___ THE INPUT

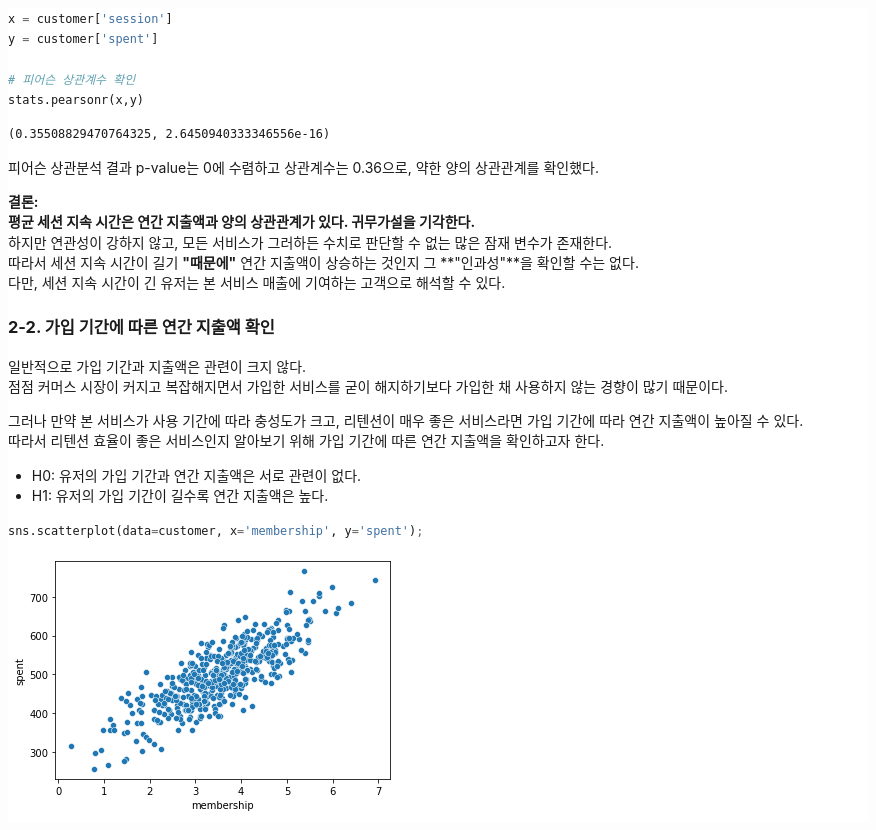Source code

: 

```python
x = customer['session']
y = customer['spent']

# 피어슨 상관계수 확인
stats.pearsonr(x,y)
```




    (0.35508829470764325, 2.6450940333346556e-16)



피어슨 상관분석 결과 p-value는 0에 수렴하고 상관계수는 0.36으로, 약한 양의 상관관계를 확인했다.<br>

**결론:**<br>
**평균 세션 지속 시간은 연간 지출액과 양의 상관관계가 있다. 귀무가설을 기각한다.**<br>
하지만 연관성이 강하지 않고, 모든 서비스가 그러하든 수치로 판단할 수 없는 많은 잠재 변수가 존재한다. <br>
따라서 세션 지속 시간이 길기 **"때문에"** 연간 지출액이 상승하는 것인지 그 **"인과성"**을 확인할 수는 없다.<br>
다만, 세션 지속 시간이 긴 유저는 본 서비스 매출에 기여하는 고객으로 해석할 수 있다.



### 2-2. 가입 기간에 따른 연간 지출액 확인

일반적으로 가입 기간과 지출액은 관련이 크지 않다.<br>
점점 커머스 시장이 커지고 복잡해지면서 가입한 서비스를 굳이 해지하기보다 가입한 채 사용하지 않는 경향이 많기 때문이다.<br>

그러나 만약 본 서비스가 사용 기간에 따라 충성도가 크고, 리텐션이 매우 좋은 서비스라면 가입 기간에 따라 연간 지출액이 높아질 수 있다.<br>
따라서 리텐션 효율이 좋은 서비스인지 알아보기 위해 가입 기간에 따른 연간 지출액을 확인하고자 한다.<br>

- H0: 유저의 가입 기간과 연간 지출액은 서로 관련이 없다.
- H1: 유저의 가입 기간이 길수록 연간 지출액은 높다.



```python
sns.scatterplot(data=customer, x='membership', y='spent');
```


![png](output_20_0.png)
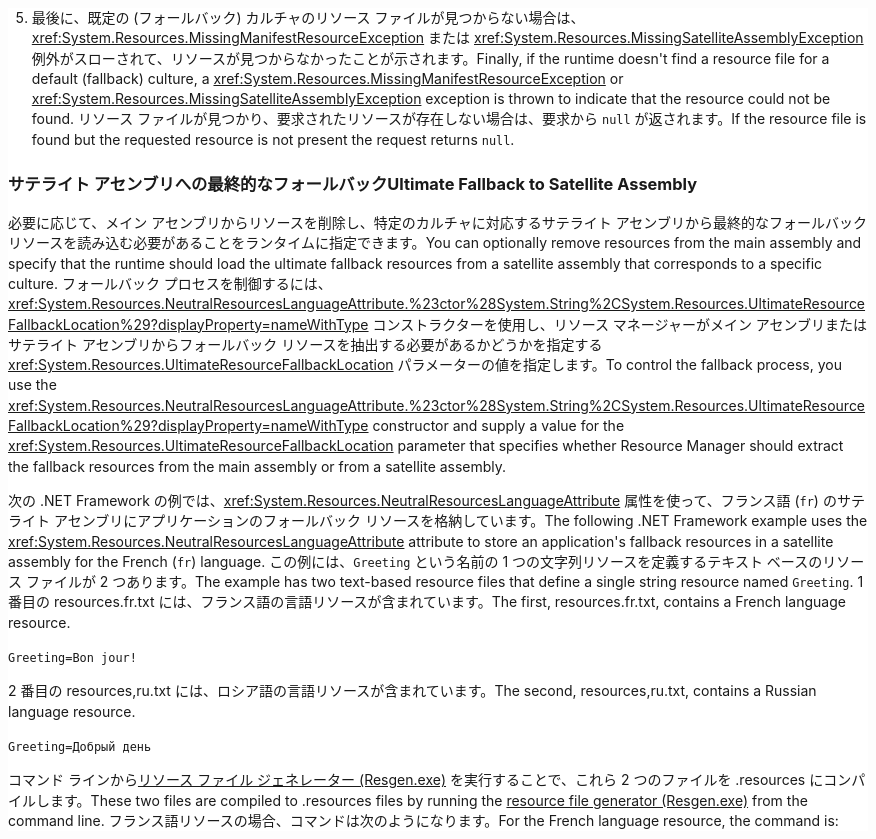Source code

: 5. <span data-ttu-id="85aaa-245">最後に、既定の (フォールバック) カルチャのリソース ファイルが見つからない場合は、<xref:System.Resources.MissingManifestResourceException> または <xref:System.Resources.MissingSatelliteAssemblyException> 例外がスローされて、リソースが見つからなかったことが示されます。</span><span class="sxs-lookup"><span data-stu-id="85aaa-245">Finally, if the runtime doesn't find a resource file for a default (fallback) culture, a <xref:System.Resources.MissingManifestResourceException> or <xref:System.Resources.MissingSatelliteAssemblyException> exception is thrown to indicate that the resource could not be found.</span></span> <span data-ttu-id="85aaa-246">リソース ファイルが見つかり、要求されたリソースが存在しない場合は、要求から `null` が返されます。</span><span class="sxs-lookup"><span data-stu-id="85aaa-246">If the resource file is found but the requested resource is not present the request returns `null`.</span></span>

### <a name="ultimate-fallback-to-satellite-assembly"></a><span data-ttu-id="85aaa-247">サテライト アセンブリへの最終的なフォールバック</span><span class="sxs-lookup"><span data-stu-id="85aaa-247">Ultimate Fallback to Satellite Assembly</span></span>

<span data-ttu-id="85aaa-248">必要に応じて、メイン アセンブリからリソースを削除し、特定のカルチャに対応するサテライト アセンブリから最終的なフォールバック リソースを読み込む必要があることをランタイムに指定できます。</span><span class="sxs-lookup"><span data-stu-id="85aaa-248">You can optionally remove resources from the main assembly and specify that the runtime should load the ultimate fallback resources from a satellite assembly that corresponds to a specific culture.</span></span> <span data-ttu-id="85aaa-249">フォールバック プロセスを制御するには、<xref:System.Resources.NeutralResourcesLanguageAttribute.%23ctor%28System.String%2CSystem.Resources.UltimateResourceFallbackLocation%29?displayProperty=nameWithType> コンストラクターを使用し、リソース マネージャーがメイン アセンブリまたはサテライト アセンブリからフォールバック リソースを抽出する必要があるかどうかを指定する <xref:System.Resources.UltimateResourceFallbackLocation> パラメーターの値を指定します。</span><span class="sxs-lookup"><span data-stu-id="85aaa-249">To control the fallback process, you use the <xref:System.Resources.NeutralResourcesLanguageAttribute.%23ctor%28System.String%2CSystem.Resources.UltimateResourceFallbackLocation%29?displayProperty=nameWithType> constructor and supply a value for the <xref:System.Resources.UltimateResourceFallbackLocation> parameter that specifies whether Resource Manager should extract the fallback resources from the main assembly or from a satellite assembly.</span></span>

<span data-ttu-id="85aaa-250">次の .NET Framework の例では、<xref:System.Resources.NeutralResourcesLanguageAttribute> 属性を使って、フランス語 (`fr`) のサテライト アセンブリにアプリケーションのフォールバック リソースを格納しています。</span><span class="sxs-lookup"><span data-stu-id="85aaa-250">The following .NET Framework example uses the <xref:System.Resources.NeutralResourcesLanguageAttribute> attribute to store an application's fallback resources in a satellite assembly for the French (`fr`) language.</span></span> <span data-ttu-id="85aaa-251">この例には、`Greeting` という名前の 1 つの文字列リソースを定義するテキスト ベースのリソース ファイルが 2 つあります。</span><span class="sxs-lookup"><span data-stu-id="85aaa-251">The example has two text-based resource files that define a single string resource named `Greeting`.</span></span> <span data-ttu-id="85aaa-252">1 番目の resources.fr.txt には、フランス語の言語リソースが含まれています。</span><span class="sxs-lookup"><span data-stu-id="85aaa-252">The first, resources.fr.txt, contains a French language resource.</span></span>

```
Greeting=Bon jour!
```

<span data-ttu-id="85aaa-253">2 番目の resources,ru.txt には、ロシア語の言語リソースが含まれています。</span><span class="sxs-lookup"><span data-stu-id="85aaa-253">The second, resources,ru.txt, contains a Russian language resource.</span></span>

```
Greeting=Добрый день
```

<span data-ttu-id="85aaa-254">コマンド ラインから[リソース ファイル ジェネレーター (Resgen.exe)](../../../docs/framework/tools/resgen-exe-resource-file-generator.md) を実行することで、これら 2 つのファイルを .resources にコンパイルします。</span><span class="sxs-lookup"><span data-stu-id="85aaa-254">These two files are compiled to .resources files by running the [resource file generator (Resgen.exe)](../../../docs/framework/tools/resgen-exe-resource-file-generator.md) from the command line.</span></span> <span data-ttu-id="85aaa-255">フランス語リソースの場合、コマンドは次のようになります。</span><span class="sxs-lookup"><span data-stu-id="85aaa-255">For the French language resource, the command is:</span></span>
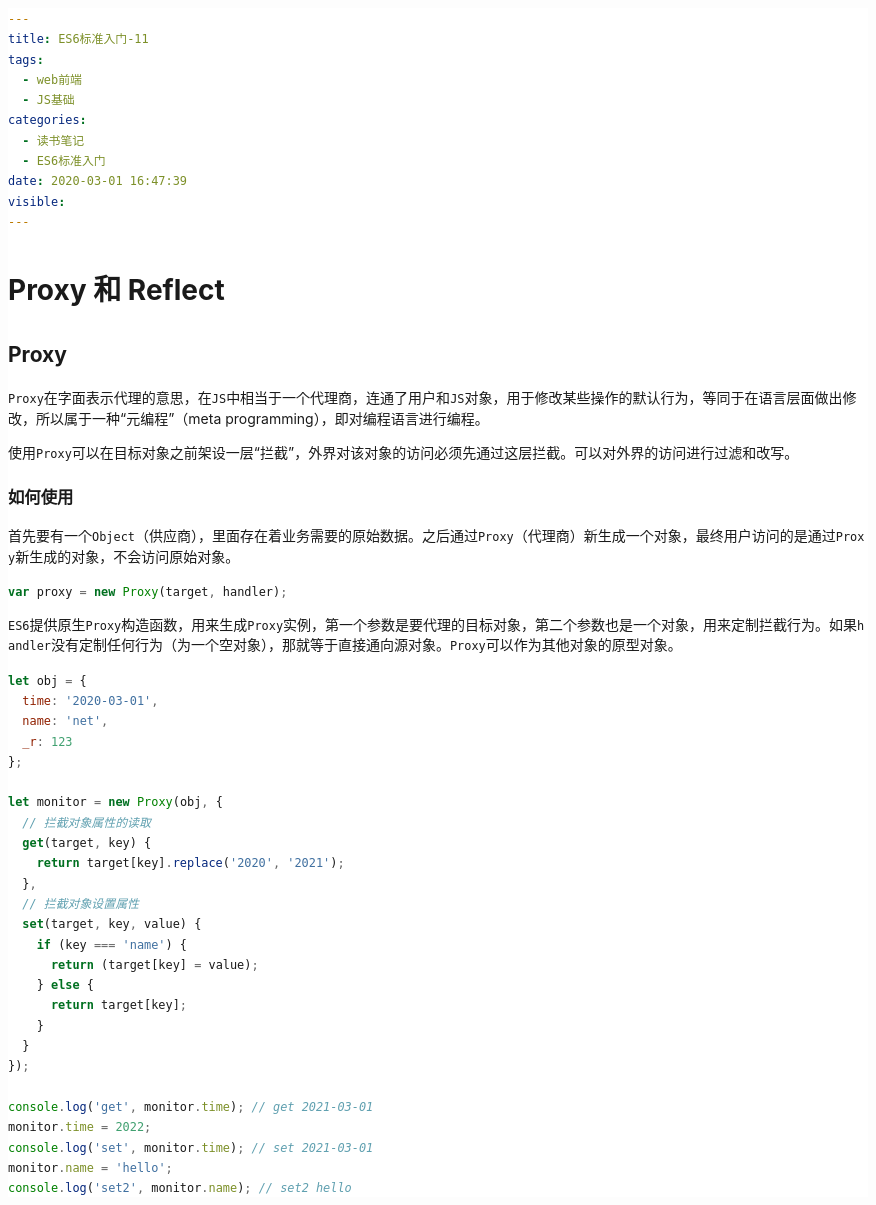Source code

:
 ```yaml
---
title: ES6标准入门-11
tags:
  - web前端
  - JS基础
categories:
  - 读书笔记
  - ES6标准入门
date: 2020-03-01 16:47:39
visible:
---
```


# Proxy 和 Reflect

## Proxy

`Proxy`在字面表示代理的意思，在`JS`中相当于一个代理商，连通了用户和`JS`对象，用于修改某些操作的默认行为，等同于在语言层面做出修改，所以属于一种“元编程”（meta programming），即对编程语言进行编程。

使用`Proxy`可以在目标对象之前架设一层“拦截”，外界对该对象的访问必须先通过这层拦截。可以对外界的访问进行过滤和改写。

### 如何使用

首先要有一个`Object`（供应商），里面存在着业务需要的原始数据。之后通过`Proxy`（代理商）新生成一个对象，最终用户访问的是通过`Proxy`新生成的对象，不会访问原始对象。

```js
var proxy = new Proxy(target, handler);
```

`ES6`提供原生`Proxy`构造函数，用来生成`Proxy`实例，第一个参数是要代理的目标对象，第二个参数也是一个对象，用来定制拦截行为。如果`handler`没有定制任何行为（为一个空对象），那就等于直接通向源对象。`Proxy`可以作为其他对象的原型对象。

```js
let obj = {
  time: '2020-03-01',
  name: 'net',
  _r: 123
};

let monitor = new Proxy(obj, {
  // 拦截对象属性的读取
  get(target, key) {
    return target[key].replace('2020', '2021');
  },
  // 拦截对象设置属性
  set(target, key, value) {
    if (key === 'name') {
      return (target[key] = value);
    } else {
      return target[key];
    }
  }
});

console.log('get', monitor.time); // get 2021-03-01
monitor.time = 2022;
console.log('set', monitor.time); // set 2021-03-01
monitor.name = 'hello';
console.log('set2', monitor.name); // set2 hello
```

______

_TASK REQUIREMENTS_
Each line above with the word "runtime" must be returned.

_OUTPUT_
: 5. <span data-ttu-id="85aaa-245">最後に、既定の (フォールバック) カルチャのリソース ファイルが見つからない場合は、<xref:System.Resources.MissingManifestResourceException> または <xref:System.Resources.MissingSatelliteAssemblyException> 例外がスローされて、リソースが見つからなかったことが示されます。</span><span class="sxs-lookup"><span data-stu-id="85aaa-245">Finally, if the runtime doesn't find a resource file for a default (fallback) culture, a <xref:System.Resources.MissingManifestResourceException> or <xref:System.Resources.MissingSatelliteAssemblyException> exception is thrown to indicate that the resource could not be found.</span></span> <span data-ttu-id="85aaa-246">リソース ファイルが見つかり、要求されたリソースが存在しない場合は、要求から `null` が返されます。</span><span class="sxs-lookup"><span data-stu-id="85aaa-246">If the resource file is found but the requested resource is not present the request returns `null`.</span></span>
<span data-ttu-id="85aaa-248">必要に応じて、メイン アセンブリからリソースを削除し、特定のカルチャに対応するサテライト アセンブリから最終的なフォールバック リソースを読み込む必要があることをランタイムに指定できます。</span><span class="sxs-lookup"><span data-stu-id="85aaa-248">You can optionally remove resources from the main assembly and specify that the runtime should load the ultimate fallback resources from a satellite assembly that corresponds to a specific culture.</span></span> <span data-ttu-id="85aaa-249">フォールバック プロセスを制御するには、<xref:System.Resources.NeutralResourcesLanguageAttribute.%23ctor%28System.String%2CSystem.Resources.UltimateResourceFallbackLocation%29?displayProperty=nameWithType> コンストラクターを使用し、リソース マネージャーがメイン アセンブリまたはサテライト アセンブリからフォールバック リソースを抽出する必要があるかどうかを指定する <xref:System.Resources.UltimateResourceFallbackLocation> パラメーターの値を指定します。</span><span class="sxs-lookup"><span data-stu-id="85aaa-249">To control the fallback process, you use the <xref:System.Resources.NeutralResourcesLanguageAttribute.%23ctor%28System.String%2CSystem.Resources.UltimateResourceFallbackLocation%29?displayProperty=nameWithType> constructor and supply a value for the <xref:System.Resources.UltimateResourceFallbackLocation> parameter that specifies whether Resource Manager should extract the fallback resources from the main assembly or from a satellite assembly.</span></span>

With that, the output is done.